All three stages did occur in my relationship with Jeremy. I wasn’t attracted to him at first, but I gave him a chance. This was at a point in my life where I wanted to be more open and thought having a boyfriend would help me get out of my shell.

But since Lamont was not in a long-term relationship with me, no real attachment could ever happen. Without that third stage, I was able to ‘snap out of it’ and realize my behavior was wrong.

What was worse was the resentment I began to harbor at myself. I blamed myself for Lamont’s lack of interest in me, calling myself stupid, ugly and whatever other negative descriptors popped into my head as I was letting it all out on eight-by-eleven paper.

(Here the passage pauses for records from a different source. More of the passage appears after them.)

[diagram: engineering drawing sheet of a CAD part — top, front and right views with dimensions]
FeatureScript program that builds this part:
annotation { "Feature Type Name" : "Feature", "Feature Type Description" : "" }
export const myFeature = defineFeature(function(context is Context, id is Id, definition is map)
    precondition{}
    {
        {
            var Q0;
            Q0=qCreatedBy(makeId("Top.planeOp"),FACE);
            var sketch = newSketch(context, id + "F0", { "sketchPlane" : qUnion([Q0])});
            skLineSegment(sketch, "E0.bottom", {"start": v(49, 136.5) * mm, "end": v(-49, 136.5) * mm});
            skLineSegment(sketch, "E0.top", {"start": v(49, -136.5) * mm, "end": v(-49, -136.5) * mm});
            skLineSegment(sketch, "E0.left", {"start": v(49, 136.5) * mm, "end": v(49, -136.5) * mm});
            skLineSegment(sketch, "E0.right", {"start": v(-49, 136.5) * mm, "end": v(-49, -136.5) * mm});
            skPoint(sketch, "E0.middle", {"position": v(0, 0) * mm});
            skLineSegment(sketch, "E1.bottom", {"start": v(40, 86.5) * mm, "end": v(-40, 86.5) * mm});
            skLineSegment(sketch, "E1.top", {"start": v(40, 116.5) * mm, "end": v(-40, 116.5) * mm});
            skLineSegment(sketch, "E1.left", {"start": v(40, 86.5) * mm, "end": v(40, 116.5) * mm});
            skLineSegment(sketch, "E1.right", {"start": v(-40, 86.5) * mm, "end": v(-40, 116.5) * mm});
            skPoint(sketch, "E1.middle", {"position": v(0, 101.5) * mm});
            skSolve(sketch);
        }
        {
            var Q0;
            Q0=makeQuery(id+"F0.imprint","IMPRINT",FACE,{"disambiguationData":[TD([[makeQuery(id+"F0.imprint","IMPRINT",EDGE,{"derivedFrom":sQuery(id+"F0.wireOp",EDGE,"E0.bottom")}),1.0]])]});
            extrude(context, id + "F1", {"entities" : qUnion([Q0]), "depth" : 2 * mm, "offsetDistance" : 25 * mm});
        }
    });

All the dopamine in the world couldn’t have solved my self-esteem issues. Being in a relationship while not being content with yourself can be difficult and sometimes impossible. That’s not to say that you have to be one hundred percent perfect in order to be in a relationship, but it helps.

We often judge women for being “clingy,” never realizing that with a certain person under certain circumstances, we could be acting the same way. It’s easy to judge when you’ve never been there.

I now feel for clingy girls because now I feel that these girls, like me, had something missing inside. I thought I had to be in a relationship or things wouldn’t feel right. If only I had been as infatuated with building a relationship with myself.